The additional mutations that were identified in some patients using WES (Supplementary Table 5) are unlikely to contribute to the clinical features of LRBA deficiency as all were heterozygous mutations. However, yet unidentified modifier genes might be contributing to the different phenotypes observed in the patients. We suggest that a search for genes related to CVID-like disease, IBD-like disease and autoimmune disorders could be included in further investigation of cases with LRBA deficiency.

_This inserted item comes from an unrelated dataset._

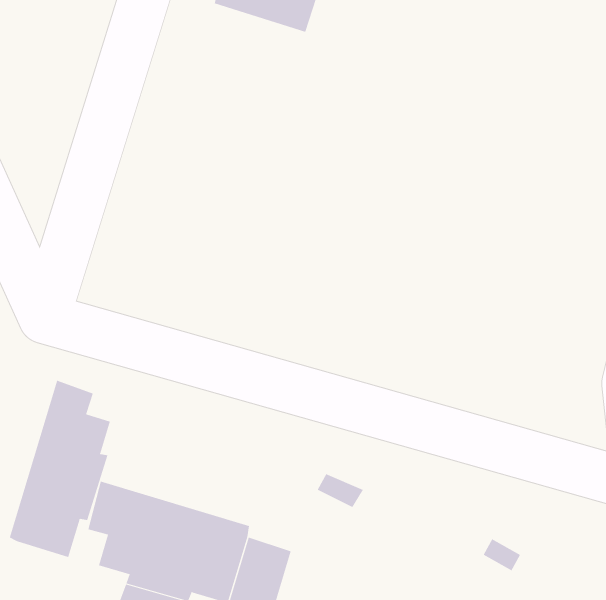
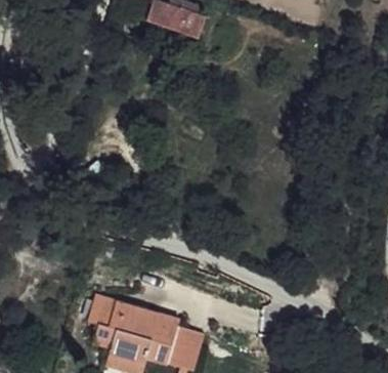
building: [9,380,111,558] -> none

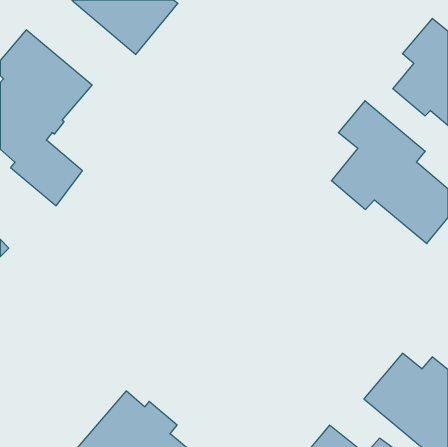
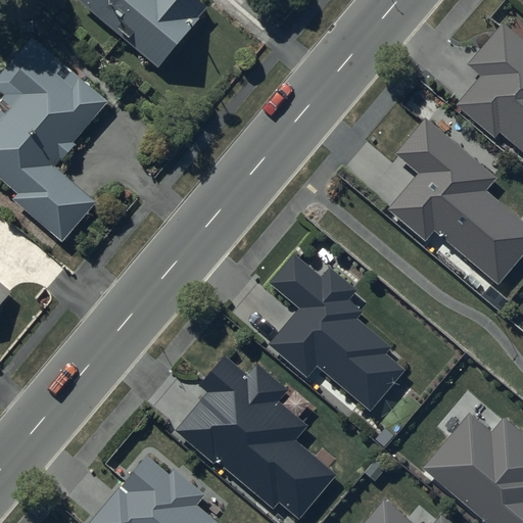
building: none -> [270,256,405,412]
building: none -> [177,354,335,516]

LRBA deficiency and CTLA4-deficiency appear to share clinical features including the development of autoimmune disorders (e.g., autoimmune cytopenias), hyopgammaglobulinemia, chronic diarrhea, respiratory tract infections and organomegaly [10, 32, 33]. Lymphocytic infiltration of non-lymphoid organs also appears to be a feature of both disorders. In contrast to CTLA4 deficiency, almost all patents with LRBA deficiency manifest clinically [32, 33]. Suppression of Treg function occurs in both disorders, which might accounts for the shared features of autoimmunity.

Conclusion

Mutations affecting any exons or segments of LRBA result in a spectrum of clinical phenotypes including chronic diarrhea, autoimmune disorders, organomegaly, hypogammaglobulinemia, respiratory infections or combinations of these phenotypes. A propensity for serious neurological complications appears to be present as well. LRBA deficiency is surprisingly common among patients suffering from a CVID-like phenotype. The regulatory T-cell compartment is compromised and switched-memory B-cells are deficient in most cases. Screening for mutations in LRBA or for the protein may thus be of value in patients suffering from the above mentioned phenotypes, and should also be considered in CVID and CVID-like disorders. Abatacept may potentially be a therapeutic option in cases of LRBA deficiency. However, the precise role that LRBA plays in the pathogenesis of these disorders needs to be investigated further.